Em um cenário mundial de guerra na Ucrânia e de emergência climática, o aumento de preços e a crise de abastecimento tornam-se uma questão global que se incrementa a um problema inflacionário há muito conhecido na Argentina. Neste contexto, o presidente Alberto Fernández tem tomado medidas para conter a inflação mensal média de 5,3%, com projeção de 70% para este ano, porém tem enfrentado resistência de alguns grupos, como o do agronegócio.
Para conter a inflação, o governo argentino busca separar os preços internos e os internacionais, garantindo abastecimento e acesso aos alimentos. Assim, a Casa Rosada lançou a possibilidade de aplicar novas medidas de aumento às exportações de commodities (chamadas de retenções na Argentina), em particular as que a Argentina mais exporta, como soja, trigo, milho e girassol.
“O instrumento com o qual se desacoplam mais facilmente os preços internos do internacional são as retenções”, disse o presidente, em entrevista à Rádio con Vos. Mas, seguiu Fernández, “o setor do ‘campo’ interpreta que são medidas contra ele”, afirmou, ressaltando que não contaria com os votos suficientes no Congresso para aprovar a medida e conter a inflação.
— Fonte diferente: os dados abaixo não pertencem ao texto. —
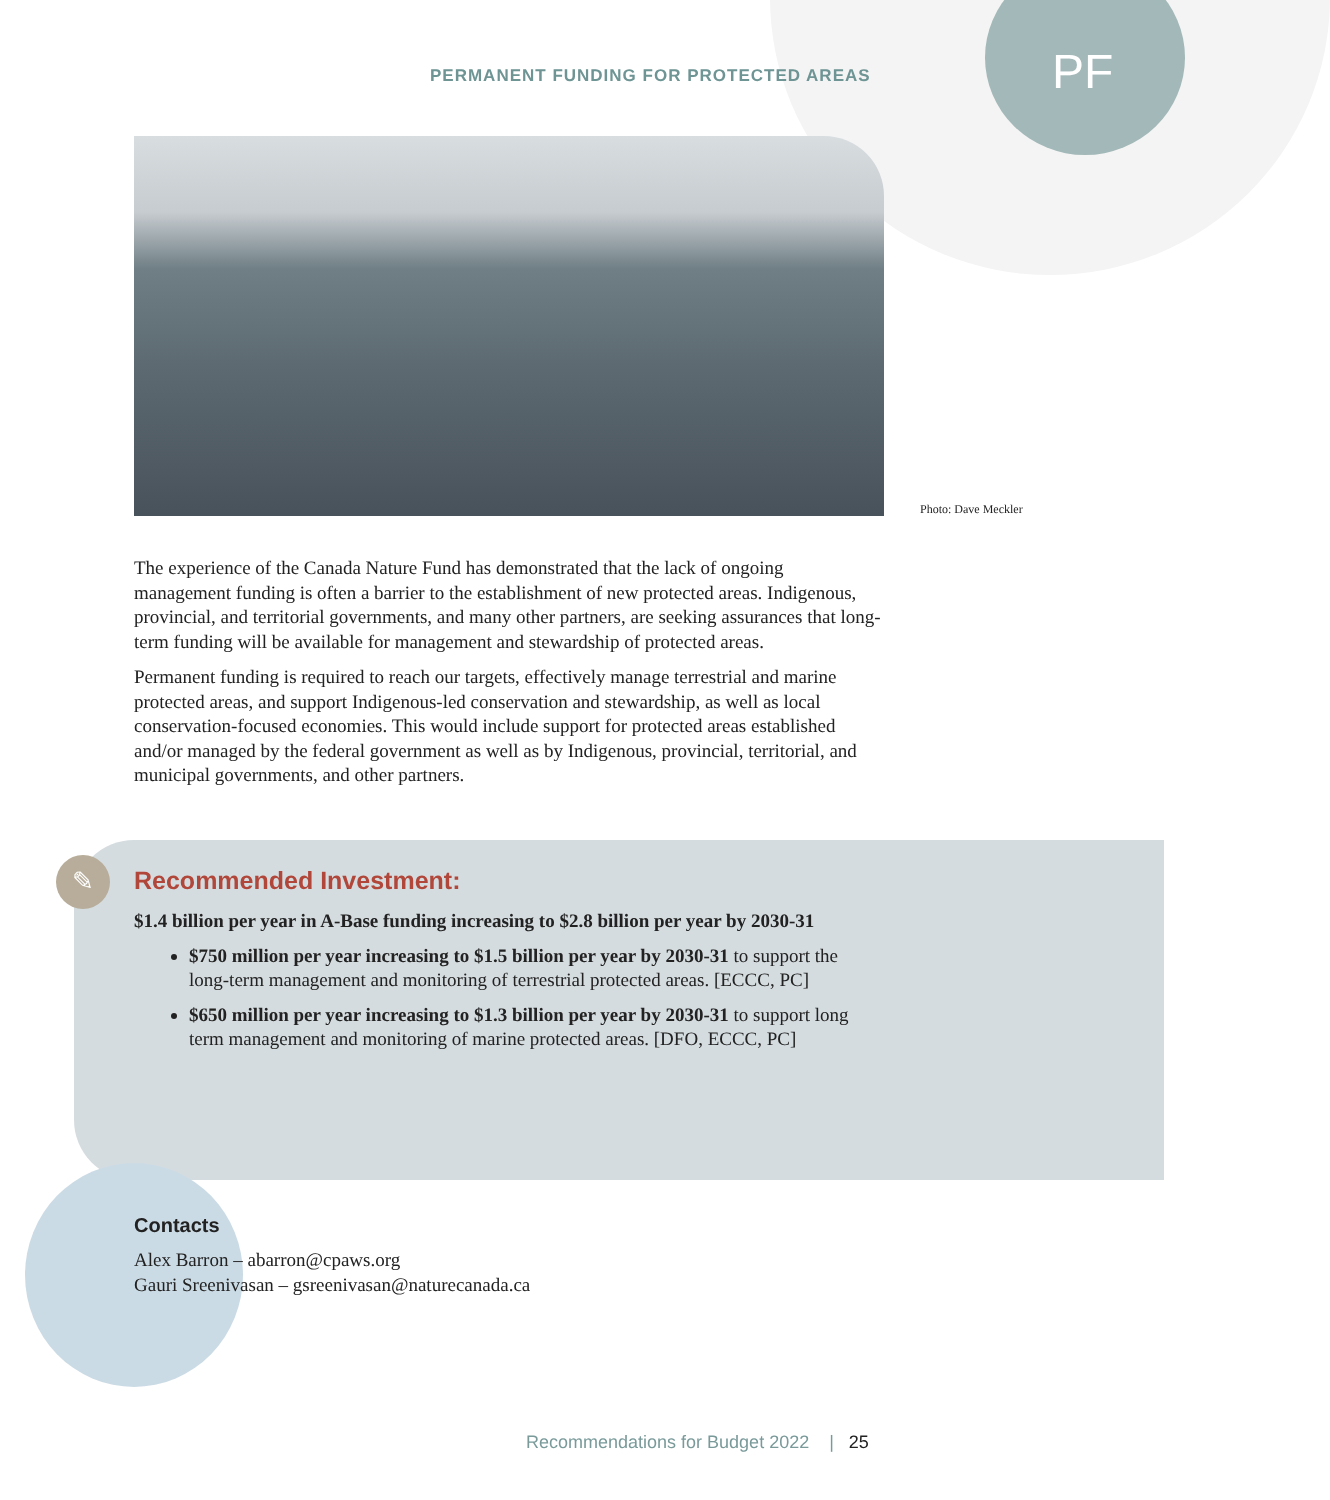PERMANENT FUNDING FOR PROTECTED AREAS
PF
Photo: Dave Meckler
The experience of the Canada Nature Fund has demonstrated that the lack of ongoing management funding is often a barrier to the establishment of new protected areas. Indigenous, provincial, and territorial governments, and many other partners, are seeking assurances that long-term funding will be available for management and stewardship of protected areas.
Permanent funding is required to reach our targets, effectively manage terrestrial and marine protected areas, and support Indigenous-led conservation and stewardship, as well as local conservation-focused economies. This would include support for protected areas established and/or managed by the federal government as well as by Indigenous, provincial, territorial, and municipal governments, and other partners.
✎
Recommended Investment:
$1.4 billion per year in A-Base funding increasing to $2.8 billion per year by 2030-31
$750 million per year increasing to $1.5 billion per year by 2030-31 to support the long-term management and monitoring of terrestrial protected areas. [ECCC, PC]
$650 million per year increasing to $1.3 billion per year by 2030-31 to support long term management and monitoring of marine protected areas. [DFO, ECCC, PC]
Contacts
Alex Barron – abarron@cpaws.org
Gauri Sreenivasan – gsreenivasan@naturecanada.ca
Recommendations for Budget 2022 | 25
Neste plano de conter a inflação, a retenção aparece como uma ferramenta com dois fins pontuais: desacoplar preços internos dos internacionais e evitar o impacto sobre a população e, por outro lado, serve como ferramenta redistributiva, porque, em um contexto de lucro extraordinário das grandes empresas e exportadores, permite redistribuir a outros setores por meio de políticas concretas do Estado.
A guerra gerou contração na oferta, principalmente de trigo e milho, e uma dinâmica de aumentos de preços persistentes. Aplicar retenções até pode baixar o preço, mas não vai cortar a inércia inflacionária, que é o real problema na Argentina, alertam alguns economistas ouvidos pelo Brasil de Fato.
Na tentativa de conter a inflação, também o reajuste de impostos sobre os produtos enviados ao exterior afeta um setor com grande influência política e o principal gerador de divisas para o país: o agroexportador. Diante das discordâncias, o governo não tem apoio da sua própria ala no gabinete.
Há outro projeto do Executivo, o imposto sobre o lucro extraordinário, que também não passou da expectativa. Ainda há quem defenda no governo argentino a entrada de dólares, em meio a uma busca de fortalecimento das reservas para pagar ao Fundo Monetário Internacional (FMI), mas também não há unanimidade para esta intenção.
Sem conter a inflação, mundo pode atravessar uma catástrofe alimentar
A guerra entre a Rússia e a Ucrânia vem afetando os preços e a oferta de alimentos e energia no mundo, o que encarece também a própria produção de alimentos em todas as suas etapas.
A revista britânicaThe Economist diagnosticou em edição recente que o mundo pode atravessar uma “catástrofe alimentar”, em um cenário de crise climática e de abastecimento global. Alerta, neste caso, que o acesso aos alimentos depende não apenas de renda, mas de decisões políticas.
Segundo o Instituto Internacional de Pesquisa de Políticas Alimentares, já são pelo menos 23 países que aumentaram os impostos sobre as exportações. É o caso da Índia, segundo maior produtor de trigo no mundo, que proibiu as exportações diante da forte onda de calor que afeta a região, com registros de 50ºC. A iniciativa foi criticada pelo G7, que chamou a Índia a “cumprir seu dever como membro do G20”, como afirmou o ministro alemão Cem Özdemir.
A Argentina conta com políticas restritivas sobre as exportações de cortes de carne e de preços máximos com o programa Cortes Cuidados. No entanto, os preços continuam subindo, com a resistência, nesse caso, do setor frigorífico.
Na opinião de economistas consultados pelo Brasil de Fato, qualquer política de impostos, ou de atualização de impostos, não vai agradar o setor agroexportador, que não perdeu durante a pandemia e que, se feita uma comparação na curva de lucros, está acima do crescimento geral da economia.
No caso do trigo e do milho, as políticas vigentes são de quotas de exportação, com um volume de exportação pré-determinado pelo governo para garantir o abastecimento interno. As políticas de incentivo ao controle de preços existem, mas estão em estudo outras medidas de fiscalização.
O fato de que o país atravessa um ano pré-eleitoral também entra em questão. Analistas do setor industrial apontam que o setor que mais gera dólares ao país pode perfeitamente deixar de vender parte de seus grãos à espera de um novo cenário político em 2023. Portanto, uma parte mais cautelosa do governo não quer gerar problemas em níveis comerciais em um contexto em que a Argentina precisa de reservas e se comprometeu com o FMI a acumular divisas.